5. Meta Robots vs. robots.txt

This is the most common and dangerous mix-up in technical SEO:

robots.txt is about crawling. Meta Robots is about indexing.

⚠️ Critical Warning: If you add a noindex tag to a page, but then block that URL path in your robots.txt file, Google will never see the noindex tag! The bot is blocked from crawling the page, so it cannot read the <head>. If the page was already indexed, it might remain in the search results as a "URL only" result.

If your goal is to remove a page from Google, ensure the page is allowed to be crawled in robots.txt so Google can read the noindex command.
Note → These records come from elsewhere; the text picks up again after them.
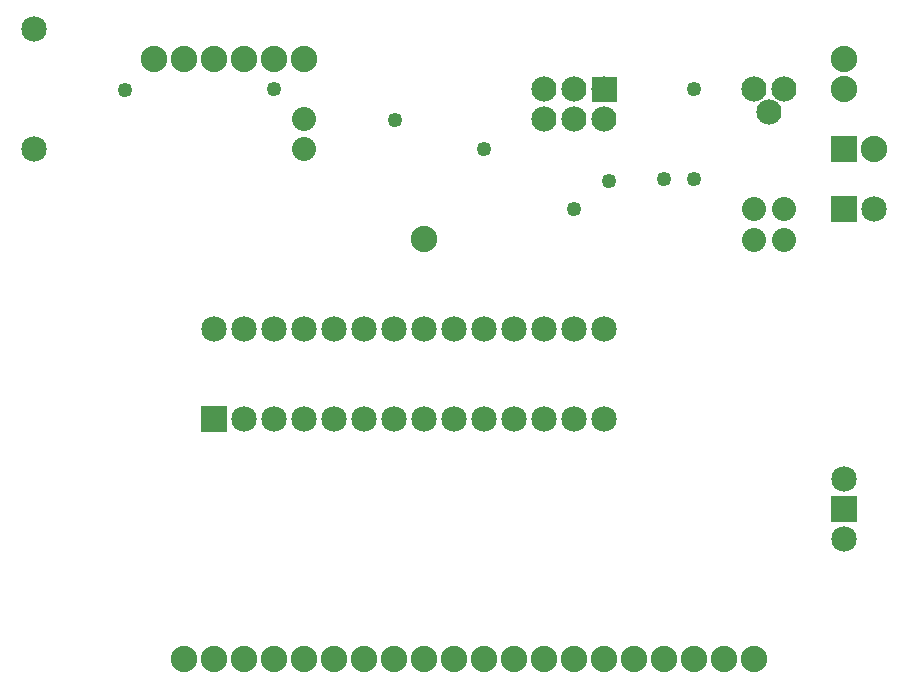
<source format=gbs>
G04 MADE WITH FRITZING*
G04 WWW.FRITZING.ORG*
G04 DOUBLE SIDED*
G04 HOLES PLATED*
G04 CONTOUR ON CENTER OF CONTOUR VECTOR*
%ASAXBY*%
%FSLAX23Y23*%
%MOIN*%
%OFA0B0*%
%SFA1.0B1.0*%
%ADD10C,0.088000*%
%ADD11C,0.049370*%
%ADD12C,0.085000*%
%ADD13C,0.080000*%
%ADD14C,0.084000*%
%ADD15R,0.085000X0.085000*%
%ADD16R,0.088000X0.088000*%
%ADD17R,0.001000X0.001000*%
%LNMASK0*%
G90*
G70*
G54D10*
X819Y2068D03*
X919Y2068D03*
X1019Y2068D03*
X1119Y2068D03*
X1219Y2068D03*
X1319Y2068D03*
G54D11*
X1620Y1867D03*
X1919Y1768D03*
X721Y1965D03*
X1219Y1968D03*
X2619Y1668D03*
X2219Y1568D03*
X2334Y1664D03*
X2519Y1668D03*
X2619Y1968D03*
G54D12*
X419Y2168D03*
X419Y1768D03*
G54D13*
X2919Y1568D03*
X2919Y1467D03*
G54D12*
X3119Y468D03*
X3119Y568D03*
X3119Y668D03*
G54D10*
X3119Y1768D03*
X3219Y1768D03*
G54D14*
X2819Y1968D03*
X2869Y1893D03*
X2919Y1968D03*
G54D12*
X3119Y1568D03*
X3219Y1568D03*
G54D13*
X2819Y1568D03*
X2819Y1467D03*
X1319Y1768D03*
X1319Y1868D03*
G54D10*
X1719Y1468D03*
X3119Y2068D03*
X3119Y1968D03*
G54D12*
X1019Y870D03*
X1019Y1170D03*
X1119Y870D03*
X1119Y1170D03*
X1219Y870D03*
X1219Y1170D03*
X1319Y870D03*
X1319Y1170D03*
X1419Y870D03*
X1419Y1170D03*
X1519Y870D03*
X1519Y1170D03*
X1619Y870D03*
X1619Y1170D03*
X1719Y870D03*
X1719Y1170D03*
X1819Y870D03*
X1819Y1170D03*
X1919Y870D03*
X1919Y1170D03*
X2019Y870D03*
X2019Y1170D03*
X2119Y870D03*
X2119Y1170D03*
X2219Y870D03*
X2219Y1170D03*
X2319Y870D03*
X2319Y1170D03*
G54D10*
X919Y68D03*
X1019Y68D03*
X1119Y68D03*
X1219Y68D03*
X1319Y68D03*
X1419Y68D03*
X1519Y68D03*
X1619Y68D03*
X1719Y68D03*
X1819Y68D03*
X1919Y68D03*
X2019Y68D03*
X2119Y68D03*
X2219Y68D03*
X2319Y68D03*
X2419Y68D03*
X2519Y68D03*
X2619Y68D03*
X2719Y68D03*
X2819Y68D03*
G54D14*
X2319Y1968D03*
X2319Y1868D03*
X2219Y1968D03*
X2219Y1868D03*
X2119Y1968D03*
X2119Y1868D03*
G54D15*
X3119Y568D03*
G54D16*
X3119Y1768D03*
G54D15*
X3119Y1568D03*
X1019Y870D03*
G54D17*
X2277Y2009D02*
X2360Y2009D01*
X2277Y2008D02*
X2360Y2008D01*
X2277Y2007D02*
X2360Y2007D01*
X2277Y2006D02*
X2360Y2006D01*
X2277Y2005D02*
X2360Y2005D01*
X2277Y2004D02*
X2360Y2004D01*
X2277Y2003D02*
X2360Y2003D01*
X2277Y2002D02*
X2360Y2002D01*
X2277Y2001D02*
X2360Y2001D01*
X2277Y2000D02*
X2360Y2000D01*
X2277Y1999D02*
X2360Y1999D01*
X2277Y1998D02*
X2360Y1998D01*
X2277Y1997D02*
X2360Y1997D01*
X2277Y1996D02*
X2360Y1996D01*
X2277Y1995D02*
X2360Y1995D01*
X2277Y1994D02*
X2360Y1994D01*
X2277Y1993D02*
X2360Y1993D01*
X2277Y1992D02*
X2360Y1992D01*
X2277Y1991D02*
X2360Y1991D01*
X2277Y1990D02*
X2360Y1990D01*
X2277Y1989D02*
X2360Y1989D01*
X2277Y1988D02*
X2360Y1988D01*
X2277Y1987D02*
X2360Y1987D01*
X2277Y1986D02*
X2360Y1986D01*
X2277Y1985D02*
X2360Y1985D01*
X2277Y1984D02*
X2360Y1984D01*
X2277Y1983D02*
X2360Y1983D01*
X2277Y1982D02*
X2313Y1982D01*
X2324Y1982D02*
X2360Y1982D01*
X2277Y1981D02*
X2311Y1981D01*
X2327Y1981D02*
X2360Y1981D01*
X2277Y1980D02*
X2309Y1980D01*
X2328Y1980D02*
X2360Y1980D01*
X2277Y1979D02*
X2308Y1979D01*
X2329Y1979D02*
X2360Y1979D01*
X2277Y1978D02*
X2307Y1978D01*
X2330Y1978D02*
X2360Y1978D01*
X2277Y1977D02*
X2306Y1977D01*
X2331Y1977D02*
X2360Y1977D01*
X2277Y1976D02*
X2306Y1976D01*
X2332Y1976D02*
X2360Y1976D01*
X2277Y1975D02*
X2305Y1975D01*
X2332Y1975D02*
X2360Y1975D01*
X2277Y1974D02*
X2304Y1974D01*
X2333Y1974D02*
X2360Y1974D01*
X2277Y1973D02*
X2304Y1973D01*
X2333Y1973D02*
X2360Y1973D01*
X2277Y1972D02*
X2304Y1972D01*
X2334Y1972D02*
X2360Y1972D01*
X2277Y1971D02*
X2304Y1971D01*
X2334Y1971D02*
X2360Y1971D01*
X2277Y1970D02*
X2303Y1970D01*
X2334Y1970D02*
X2360Y1970D01*
X2277Y1969D02*
X2303Y1969D01*
X2334Y1969D02*
X2360Y1969D01*
X2277Y1968D02*
X2303Y1968D01*
X2334Y1968D02*
X2360Y1968D01*
X2277Y1967D02*
X2303Y1967D01*
X2334Y1967D02*
X2360Y1967D01*
X2277Y1966D02*
X2303Y1966D01*
X2334Y1966D02*
X2360Y1966D01*
X2277Y1965D02*
X2304Y1965D01*
X2334Y1965D02*
X2360Y1965D01*
X2277Y1964D02*
X2304Y1964D01*
X2334Y1964D02*
X2360Y1964D01*
X2277Y1963D02*
X2304Y1963D01*
X2333Y1963D02*
X2360Y1963D01*
X2277Y1962D02*
X2304Y1962D01*
X2333Y1962D02*
X2360Y1962D01*
X2277Y1961D02*
X2305Y1961D01*
X2333Y1961D02*
X2360Y1961D01*
X2277Y1960D02*
X2305Y1960D01*
X2332Y1960D02*
X2360Y1960D01*
X2277Y1959D02*
X2306Y1959D01*
X2331Y1959D02*
X2360Y1959D01*
X2277Y1958D02*
X2307Y1958D01*
X2330Y1958D02*
X2360Y1958D01*
X2277Y1957D02*
X2308Y1957D01*
X2329Y1957D02*
X2360Y1957D01*
X2277Y1956D02*
X2309Y1956D01*
X2328Y1956D02*
X2360Y1956D01*
X2277Y1955D02*
X2311Y1955D01*
X2327Y1955D02*
X2360Y1955D01*
X2277Y1954D02*
X2312Y1954D01*
X2325Y1954D02*
X2360Y1954D01*
X2277Y1953D02*
X2317Y1953D01*
X2320Y1953D02*
X2360Y1953D01*
X2277Y1952D02*
X2360Y1952D01*
X2277Y1951D02*
X2360Y1951D01*
X2277Y1950D02*
X2360Y1950D01*
X2277Y1949D02*
X2360Y1949D01*
X2277Y1948D02*
X2360Y1948D01*
X2277Y1947D02*
X2360Y1947D01*
X2277Y1946D02*
X2360Y1946D01*
X2277Y1945D02*
X2360Y1945D01*
X2277Y1944D02*
X2360Y1944D01*
X2277Y1943D02*
X2360Y1943D01*
X2277Y1942D02*
X2360Y1942D01*
X2277Y1941D02*
X2360Y1941D01*
X2277Y1940D02*
X2360Y1940D01*
X2277Y1939D02*
X2360Y1939D01*
X2277Y1938D02*
X2360Y1938D01*
X2277Y1937D02*
X2360Y1937D01*
X2277Y1936D02*
X2360Y1936D01*
X2277Y1935D02*
X2360Y1935D01*
X2277Y1934D02*
X2360Y1934D01*
X2277Y1933D02*
X2360Y1933D01*
X2277Y1932D02*
X2360Y1932D01*
X2277Y1931D02*
X2360Y1931D01*
X2277Y1930D02*
X2360Y1930D01*
X2277Y1929D02*
X2360Y1929D01*
X2277Y1928D02*
X2360Y1928D01*
X2277Y1927D02*
X2360Y1927D01*
X2278Y1926D02*
X2360Y1926D01*
D02*
G04 End of Mask0*
M02*
</source>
6. Common Mistakes to Avoid

Using noindex on paginated pages: Do not add noindex to pages like /blog/page/2/. This can cause Google to stop crawling deeper into your site architecture, preventing new articles from being discovered.
Conflicting Tags: Ensure you don't have multiple meta robots tags giving conflicting instructions (e.g., one plugin generating index and another generating noindex). Google will usually default to the most restrictive option.
X-Robots-Tag Headers: Remember that robots directives can also be sent via the HTTP header (useful for PDFs or non-HTML files). If a page has an index meta tag but a noindex X-Robots-Tag HTTP header, it will not be indexed.